I think in the paper, the patches were filtered with a bigger threshold so more low-content patches were excluded.

Thanks for your reply. I have run serval methods in the c16data you gave in download.py. The result is very high, even Max-pooling can achieve 0.975 AUC. And I used 270/129 split with 5-fold cross-validation as #29 . Can you provide detailed information about the data you gave? Thank you for your reply again!

How did you use 270/129 (0.68 : 0.32) split while having 5-fold (0.8 : 0.2) cross-validation? Could you elaborate more?

I randomly split the official train data(270) into 9:1 as train and valid set, and the official test data(129) as the test set. I upload the split file to Google Drive .

I still have two questions: First, the patches number. Your patch number is similar to TransMIL (8800), but what I got by CLAM is around 15000, which is similar to the data you provide by download.py but much bigger than 8000 (you said in the paper). I have checked my cropped patches, most low-content areas have been filtered out. The gap can't be so big. Second, the data c16 you provided in download.py. How they were produced makes their super results?

Thank you for your patient reply again!

Hi, if you don't mind you can try to use one of these embedder weights to recompute the features: https://drive.google.com/drive/folders/1_mumfTU3GJRtjfcJK_M0fWm048sYYFqi?usp=sharing

For detection of metastasis in lymph nodes, it wouldn't hurt to filter more aggressively because you will find out that a higher threshold mainly removes connective tissue debris and small peripheral blood vessels (those are mainly stained by lighter color eosin) and you know that these components do not include lymph nodes which are groups of dense cells stained by hematoxylin (darker purple color).

pzSuen commented 2 years ago

Ok, thank you for your quick and patient reply. I am trying what you said.

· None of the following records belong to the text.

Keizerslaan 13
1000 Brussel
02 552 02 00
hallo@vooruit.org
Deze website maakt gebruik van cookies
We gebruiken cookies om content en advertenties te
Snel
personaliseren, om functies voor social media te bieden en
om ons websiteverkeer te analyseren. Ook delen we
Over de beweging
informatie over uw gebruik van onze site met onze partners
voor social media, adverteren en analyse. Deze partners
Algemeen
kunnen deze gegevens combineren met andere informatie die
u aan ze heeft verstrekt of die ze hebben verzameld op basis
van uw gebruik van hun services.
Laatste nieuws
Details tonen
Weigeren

pzSuen commented 2 years ago

I visualized the patches I extracted, the patches at the same level seem similar even though the magnification is different. Is pixel size more important than magnification? Is it better to extract patches at similar pixel sizes rather than the same magnification?

image

binli123 commented 2 years ago

I visualized the patches I extracted, the patches at the same level seem similar even though the magnification is different. Is pixel size more important than magnification? Is it better to extract patches at similar pixel sizes rather than the same magnification?

image

Yes, I only realized this afterward. It is just better to match micron/pixel instead of the magnifications because the scanners have different standards.

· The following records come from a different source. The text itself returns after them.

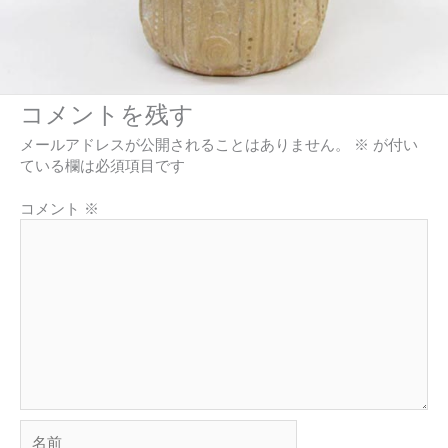
コメントを残す
メールアドレスが公開されることはありません。
※
が付い
ている欄は必須項目です
コメント
※
名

pzSuen commented 2 years ago

Ok, thank you for your patient reply!

HHHedo commented 1 year ago

I visualized the patches I extracted, the patches at the same level seem similar even though the magnification is different. Is pixel size more important than magnification? Is it better to extract patches at similar pixel sizes rather than the same magnification?

image

Hi, Could you please tell me how to find the magnification of C16 WSIs? I use the openslide library to open WSIs, and I did not find the magnification information in the metedata.